# Man caught red handed "we're just friends"



## Beowulf (Dec 7, 2011)

There have been a few threads lately of wayward spouses claiming the "we're just friends" excuse. I thought this was a good example of how insidious people can become and how blind their spouses can be.

Ryan's Roses Amanda - YouTube


----------



## Thorburn (Nov 23, 2011)

My WS used this excuse in 2010 with an EA and then again in 2011 with an EA/PA. I did not buy it. Of course I had evidence.
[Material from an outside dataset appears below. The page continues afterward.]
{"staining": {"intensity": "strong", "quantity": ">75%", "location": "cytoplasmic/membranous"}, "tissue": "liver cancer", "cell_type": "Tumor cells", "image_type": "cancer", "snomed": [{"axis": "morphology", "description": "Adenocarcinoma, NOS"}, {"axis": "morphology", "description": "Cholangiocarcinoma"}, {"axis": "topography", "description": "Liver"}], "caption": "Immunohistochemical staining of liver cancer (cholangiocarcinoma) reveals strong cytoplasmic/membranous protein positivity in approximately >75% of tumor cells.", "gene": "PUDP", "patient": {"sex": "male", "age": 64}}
2010 - confrontation - her: "oh that, we are just friends, we were just doing innocent flirting". Me: "oh yea, read the emails". Her: as she is reading the emails from her, "do not break up with me!". "Please don't" "I love you", "I have feelings for you" "I know what we did was wrong but I love you and we can work through it".,,,Etc..JUST FRIENDS YEA RIGHT.
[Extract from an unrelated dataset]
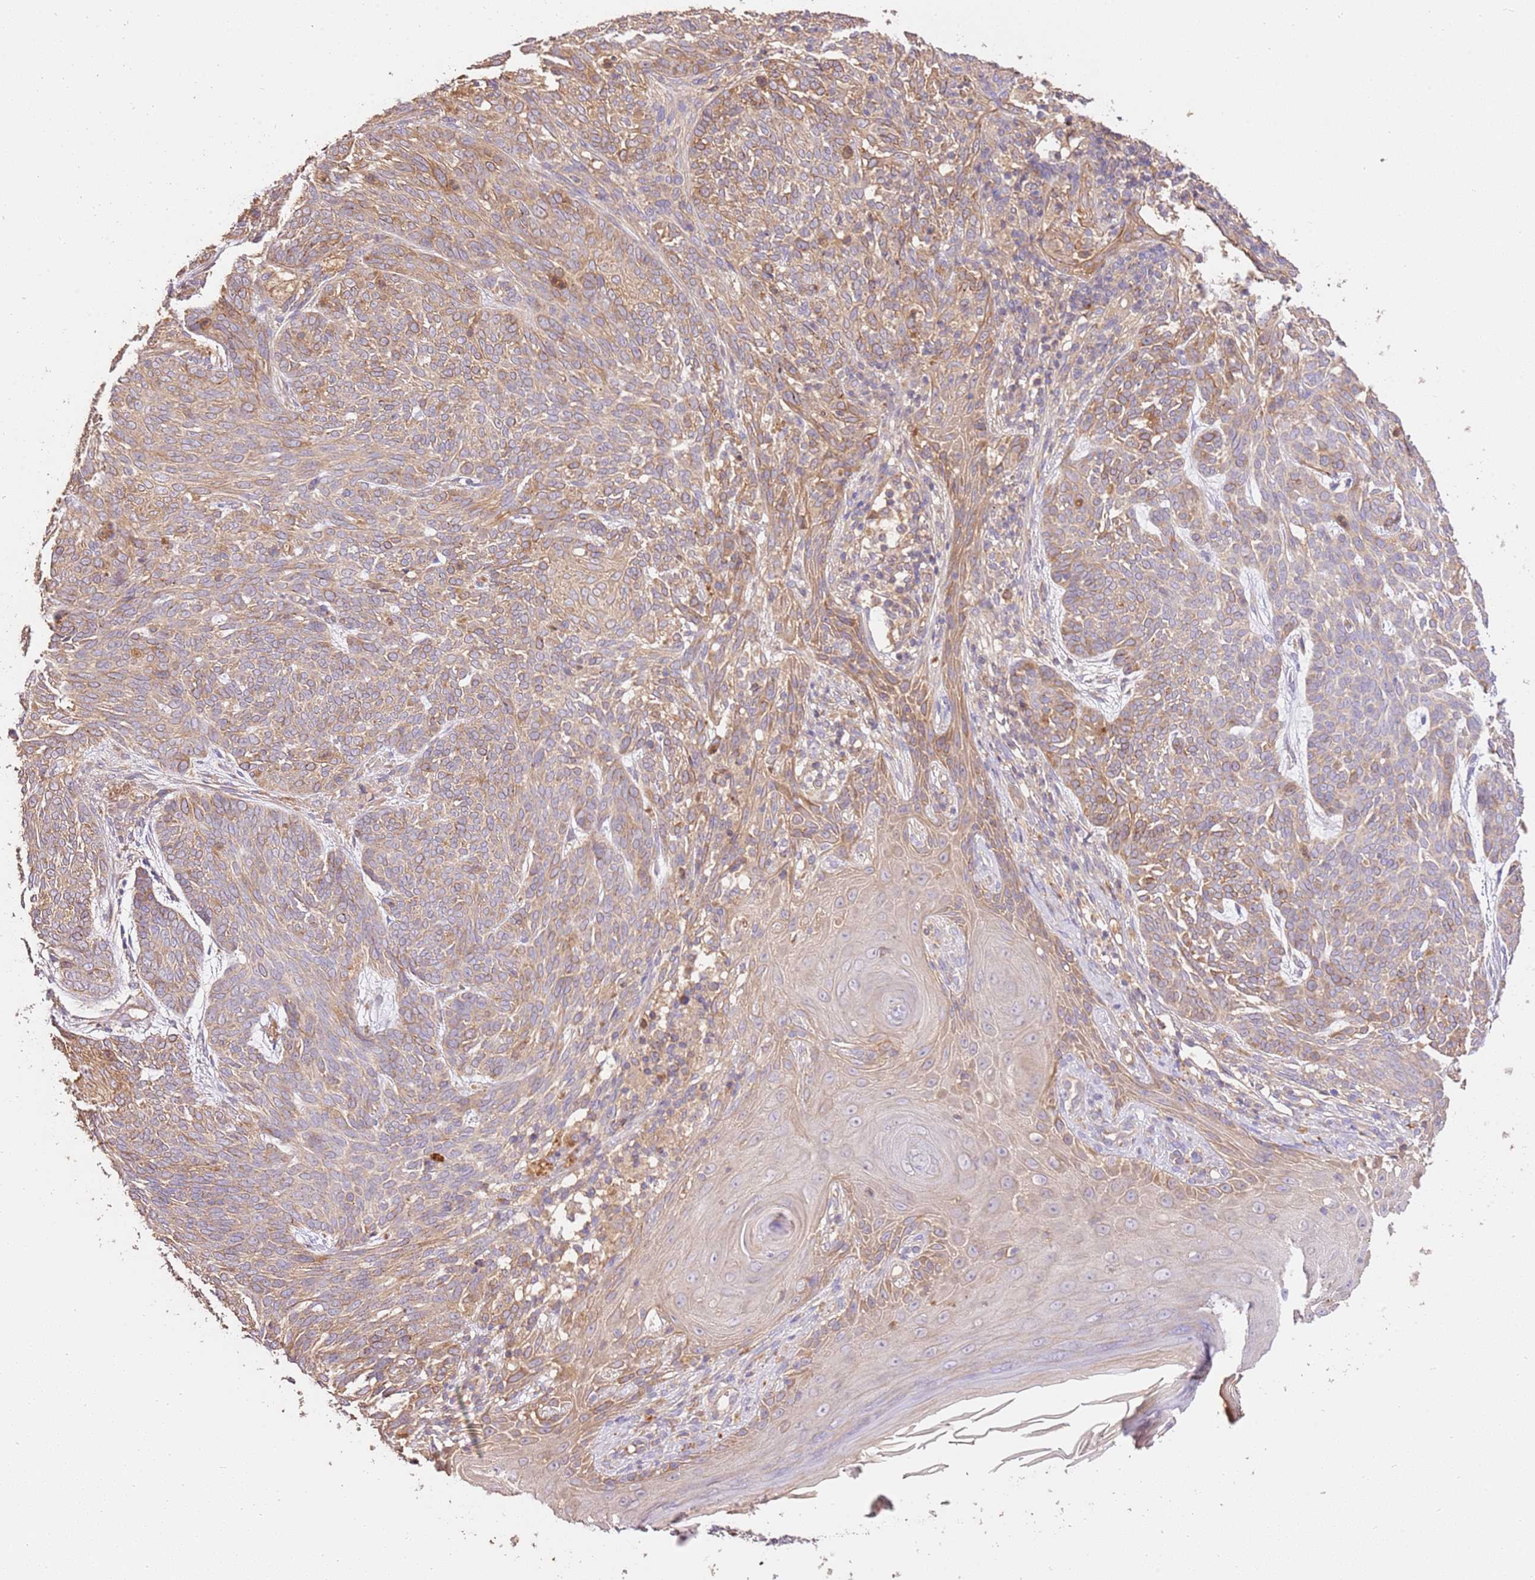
{"staining": {"intensity": "weak", "quantity": "25%-75%", "location": "cytoplasmic/membranous"}, "tissue": "skin cancer", "cell_type": "Tumor cells", "image_type": "cancer", "snomed": [{"axis": "morphology", "description": "Basal cell carcinoma"}, {"axis": "topography", "description": "Skin"}], "caption": "Skin basal cell carcinoma stained for a protein (brown) reveals weak cytoplasmic/membranous positive staining in about 25%-75% of tumor cells.", "gene": "CEP55", "patient": {"sex": "female", "age": 86}}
2011 - Her: "we are just friends" "We just kissed" then "WE HAD SEX!!!!!" 


Yea, Beowulf these were just friends.

In my case I was not blind to the "we are just friends excuse".

But you are right about posters here. I do not get it how people buy into that excuse. Of course we are the BS and having spent any amount of time here on TAM we become educated and soon we see it all and see the patterns.

The other thing that pisses me off are the posters who say, "I know I was wrong but I checked my wife's/husband's computer, phone, FB (you name it) and found THAT HE/SHE is cheating on me." Why the hel* are they so apologetic and saying they are wrong for checking their spouses stuff?


----------



## snap (Oct 3, 2011)

Thorburn said:


> The other thing that pisses me off are the posters who say, "I know I was wrong but I checked my wife's/husband's computer, phone, FB (you name it) and found THAT HE/SHE is cheating on me." Why the hel* are they so apologetic and saying they are wrong for checking their spouses stuff?


It's a form of insecurity.

They are typically young people with little life experience who've been taught the values of privacy and respecting the others. But there's time and place for everything, and unfortunately finer, inconvenient nuances of life when you *should* put your interests first are skipped in the school.


----------



## In_The_Wind (Feb 17, 2012)

snap said:


> It's a form of insecurity.
> 
> They are typically young people with little life experience who've been taught the values of privacy and respecting the others. But there's time and place for everything, and unfortunately finer, inconvenient nuances of life when you *should* put your interests first are skipped in the school.


Most folks have a trusting nature would be my best guess. Alls fair in love and war as they say based on past life experiences I am transparent with my spouse and she with me These areas should be discussed and not ignored even in a blossoming romance. If i suspected my spouse of cheating then in my terms the gloves are off so to speak and all is fair besides i wouldnt expect any privacy in a marriage except when in the bathroom.


----------



## FrankKissel (Nov 14, 2011)

snap said:


> It's a form of insecurity.
> 
> They are typically young people with little life experience who've been taught the values of privacy and respecting the others. But there's time and place for everything, and unfortunately finer, inconvenient nuances of life when you *should* put your interests first are skipped in the school.


Wait ....you're saying NOT spying is a form of insecurity? Hmmm.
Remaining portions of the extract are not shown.